UK taxman benefits from foreign workers tax mistakes

by Ray Clancy on December 16, 2013

The UK taxman’s expat team took a record £121 million in additional tax from highly paid foreign workers last year despite a squeeze on profits from investment banking and reductions in City bonuses.


Complicated tax affairs and lack of familiarity with the UK rules can mean that expats make more mistake with their tax returns

According to figures obtained by UK law firm Pinsent Masons, the tax take up increased from £117 million in 2011/2012 and HMRC’s tax take from investigations into highly paid foreign City workers living in the UK has jumped to record levels.

HMRC’s expat’ team investigates highly paid expats, the vast majority of whom work in investment banks, hedge funds and private equity firms.

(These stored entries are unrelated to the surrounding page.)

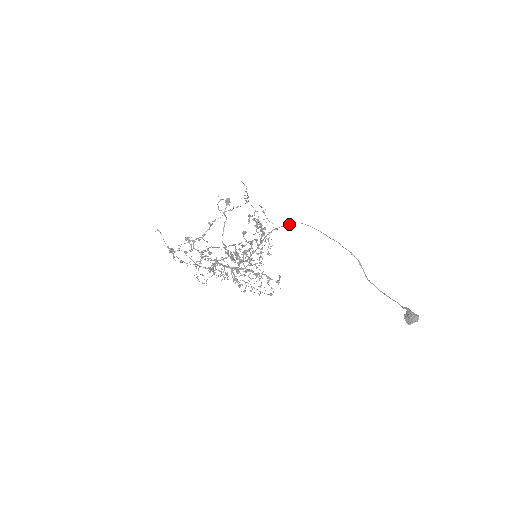
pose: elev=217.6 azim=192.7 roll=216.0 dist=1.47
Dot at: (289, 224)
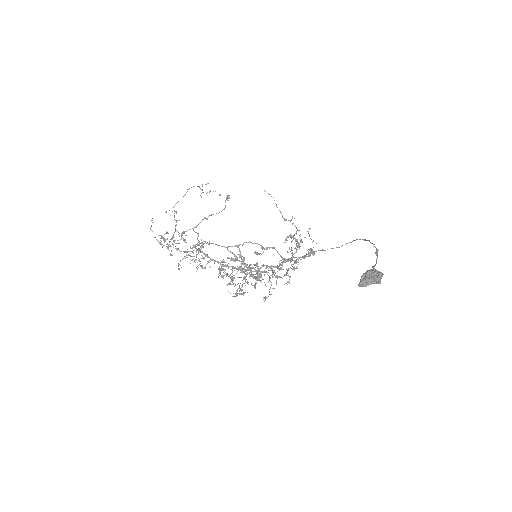
Dot at: (342, 245)
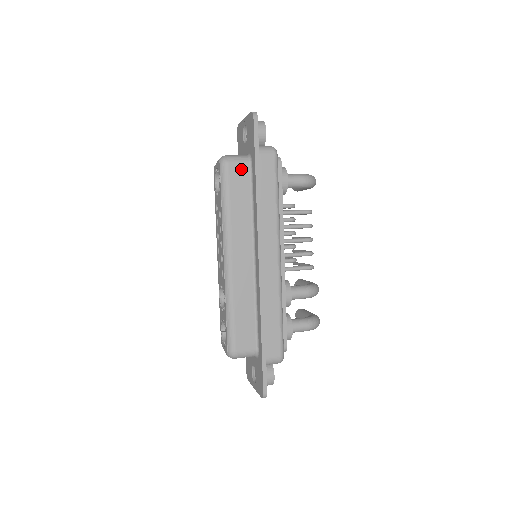
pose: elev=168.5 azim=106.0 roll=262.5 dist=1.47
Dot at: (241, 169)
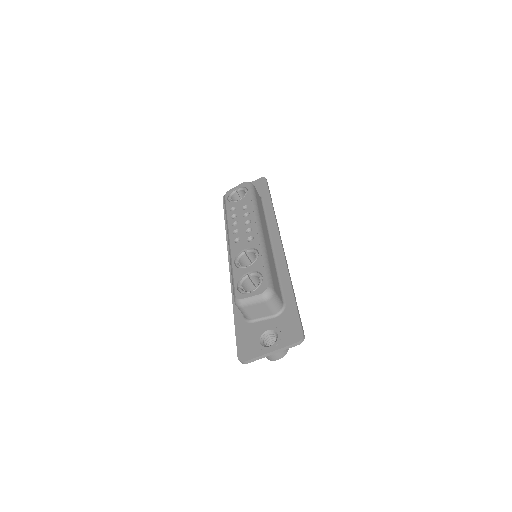
Dot at: (258, 195)
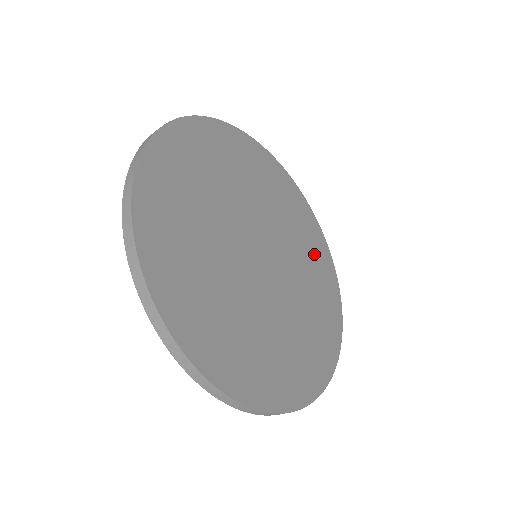
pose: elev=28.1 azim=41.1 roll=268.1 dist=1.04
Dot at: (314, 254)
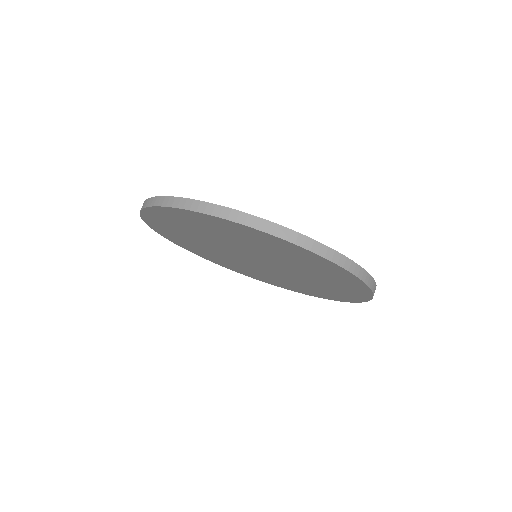
Dot at: occluded
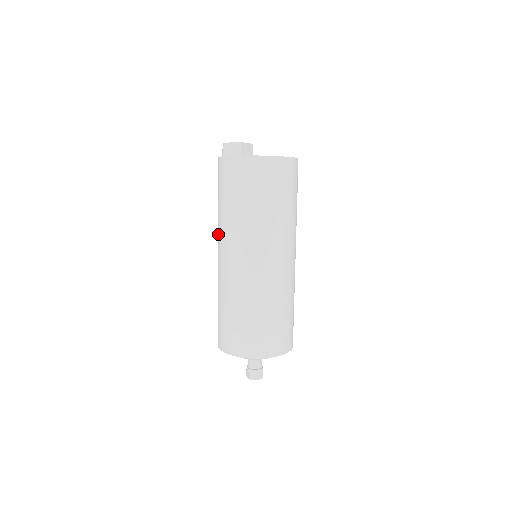
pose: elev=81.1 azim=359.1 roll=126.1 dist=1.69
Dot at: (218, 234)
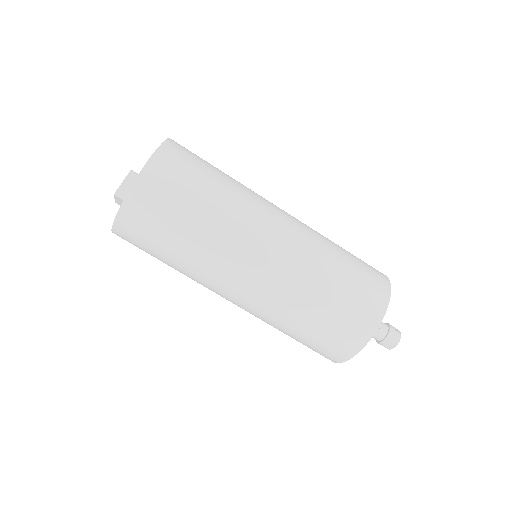
Dot at: occluded
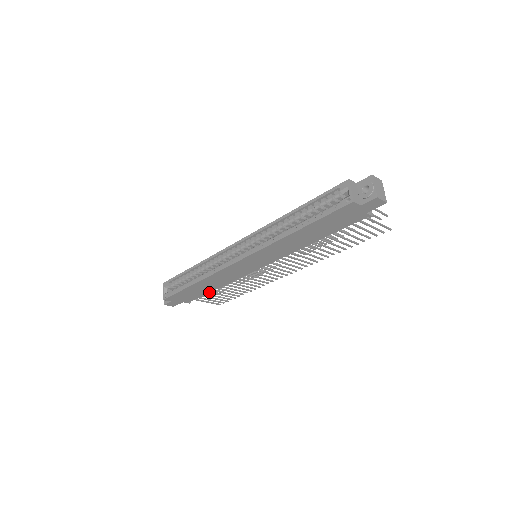
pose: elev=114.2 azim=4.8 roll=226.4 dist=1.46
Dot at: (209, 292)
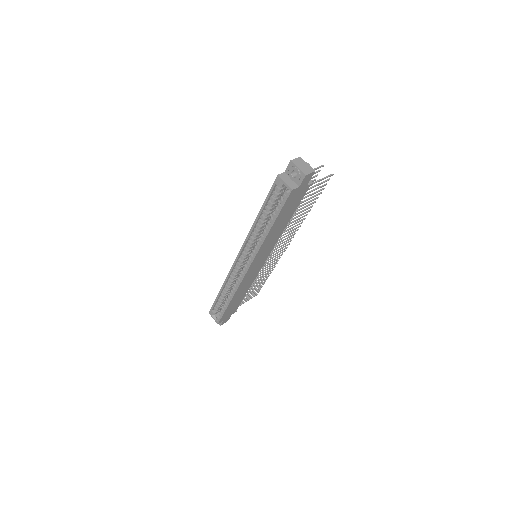
Dot at: occluded
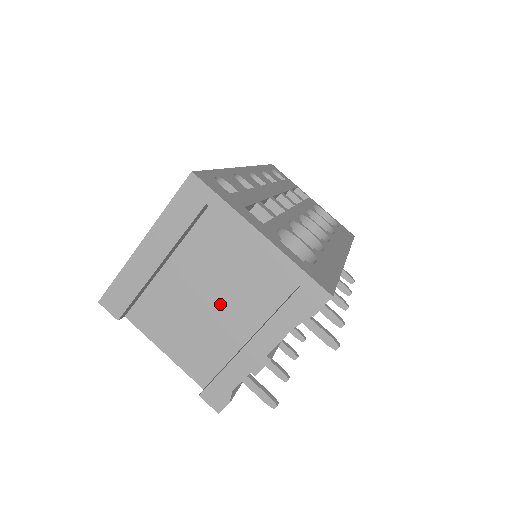
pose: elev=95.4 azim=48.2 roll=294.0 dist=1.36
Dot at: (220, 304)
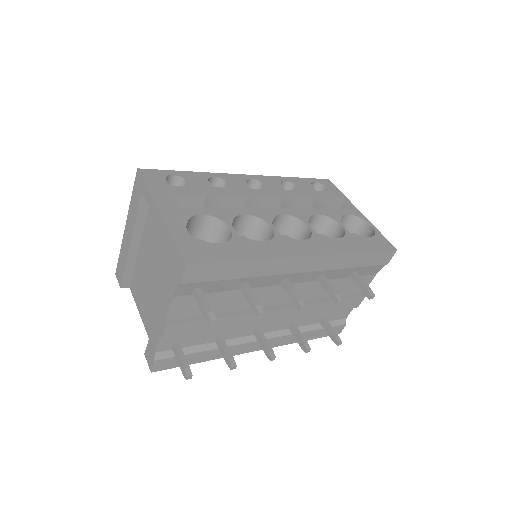
Dot at: (157, 277)
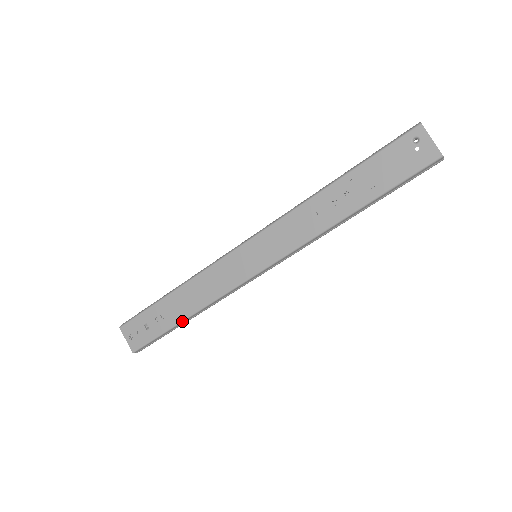
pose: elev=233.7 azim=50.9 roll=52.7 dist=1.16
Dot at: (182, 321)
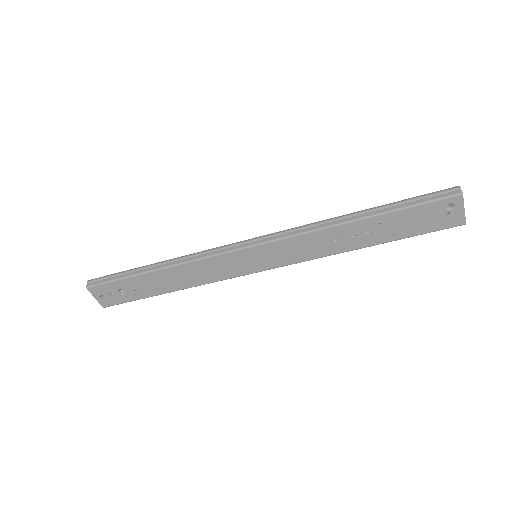
Dot at: (165, 293)
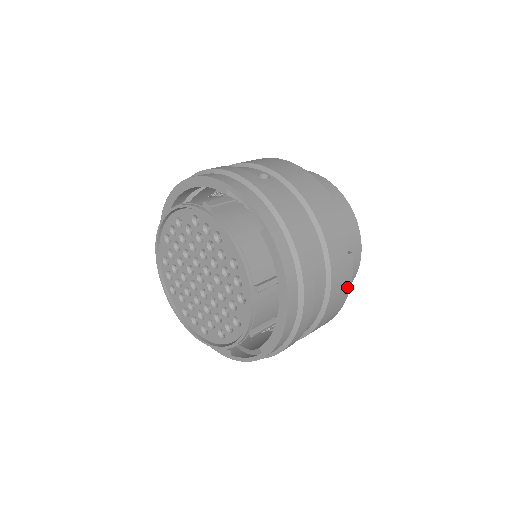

Many can make mistakes if they don’t have the right tax advice but also employers are making mistakes too, the firm points out.

The firm explained that the tax affairs of highly paid foreign workers are on HMRC’s radar as it is aware these employees have complex and substantial remuneration packages, making the tax and national insurance at stake relatively large.

It has found that some features of expat packages have particularly caught the eye of HMRC. For example, the use of dual contracts which assign an element of an individual’s income to a contract for work done overseas, were outlawed in the recent Autumn Statement.

‘With ambitious targets to meet in terms of bringing in more revenue, it is no surprise HMRC continues to see what is a  highly paid but relatively small group of individuals as offering maximum rewards in terms of tax take for much less  effort,’ said Ray McCann, partner at Pinsent Masons.

‘Most of these foreign employees work for the biggest investment banks and hedge funds. They are internationally mobile and tend to be at the upper scale of pay rates, often benefitting from more than usually sophisticated bonus arrangements and complex employment agreements,’ he explained.

The firm believes that a balance needs to be struck. ‘If HMRC gains a reputation for excessively aggressive and intrusive investigations into expats’ tax affairs, then that could harm London’s attractiveness as a global financial centre, especially when added together with other changes that impact mainly on those from overseas living in the UK, such as the remittance basis charge,’ McCann pointed out.

The Chancellor’s Autumn Statement announcement of a ban on dual contracts should boost HMRC’s take from expats a little, and may go some way to offsetting the impact on tax revenues of the new Europe wide bonus cap coming into effect in 2014.

The firm also points out that complicated tax affairs and lack of familiarity with the UK rules can mean that expats make more mistake with their tax returns, making them a lucrative target for HMRC. ‘Expats can easily make mistakes because they haven’t fully got to grips with the UK rules. They may also have income from investments in their native countries or other places they have lived, or even overseas tax liabilities that all need to be properly documented and accounted for to HMRC.  That all makes their tax affairs far from straightforward,’ said McCann.

But he also said that in many cases it is the employers who are getting the rules wrong on their international employees. ‘We regularly see cases where employee expenses, that may be non-taxable where the employee is in the UK for a very short period of time, become taxable due to the contract being extended to a more permanent basis, and the employer misses the change in status,’ explained McCann.

‘To avoid being caught out, expats should ensure that their arrangements are properly reviewed, otherwise they risk HMRC charging additional tax, national insurance contributions interest and penalties,’ he added.